Docker runs the container and map port 8000 of the container to port 8000 on your host, allowing us to access the FastAPI application using the browser, `requests` library or Postman.

### Testing `vlm_app` using `requests`

In [3]:
import requests
from base64 import b64encode

# The endpoint URL
url = 'http://localhost:8000/predict'

# base64 encode image so it can be passed in json
image = b64encode(requests.get("http://images.cocodataset.org/val2017/000000039769.jpg").content).decode("utf-8")

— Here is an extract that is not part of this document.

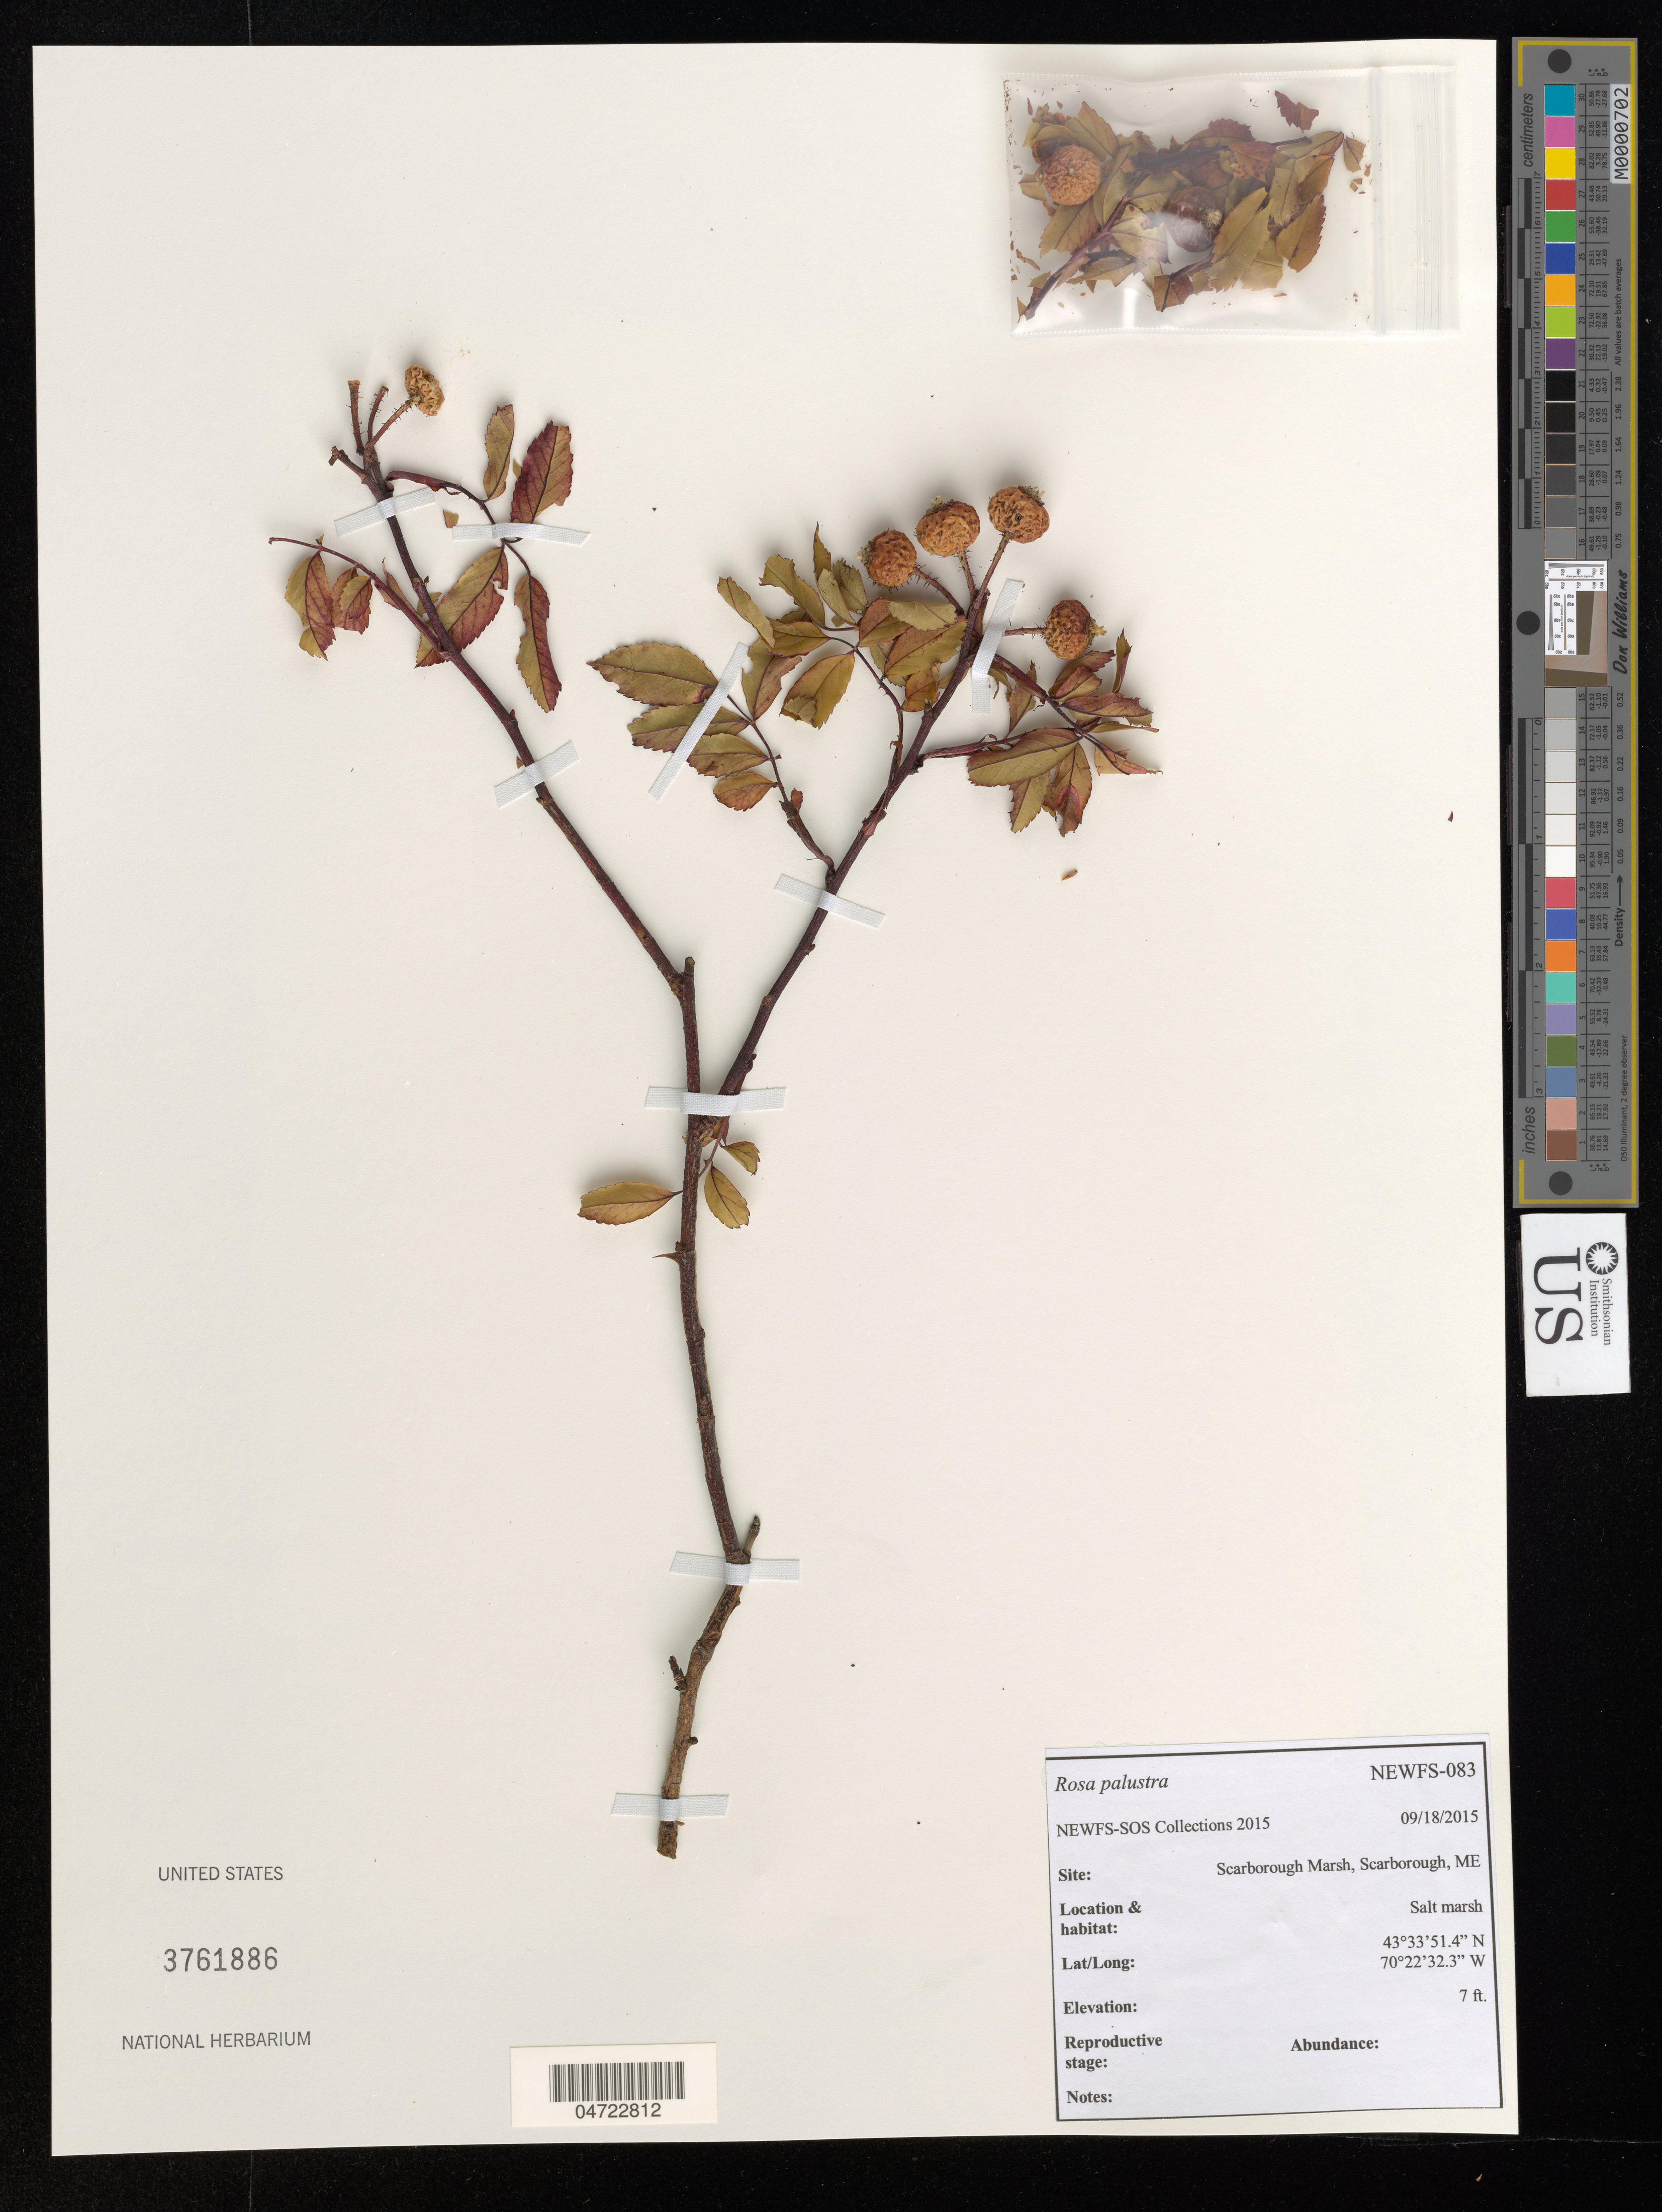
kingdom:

# Example question and context
data = {
    "image": image,
    "caption": "photo of a cat",
}

# Sending a POST request
response = requests.post(url, json=data)

# Print the response from the server
print("Status Code:", response.status_code)
print("Response:", response.json())


Status Code: 200
Response: [345, 23, 640, 368]


This result shows that the model is successfully able to respond to the request.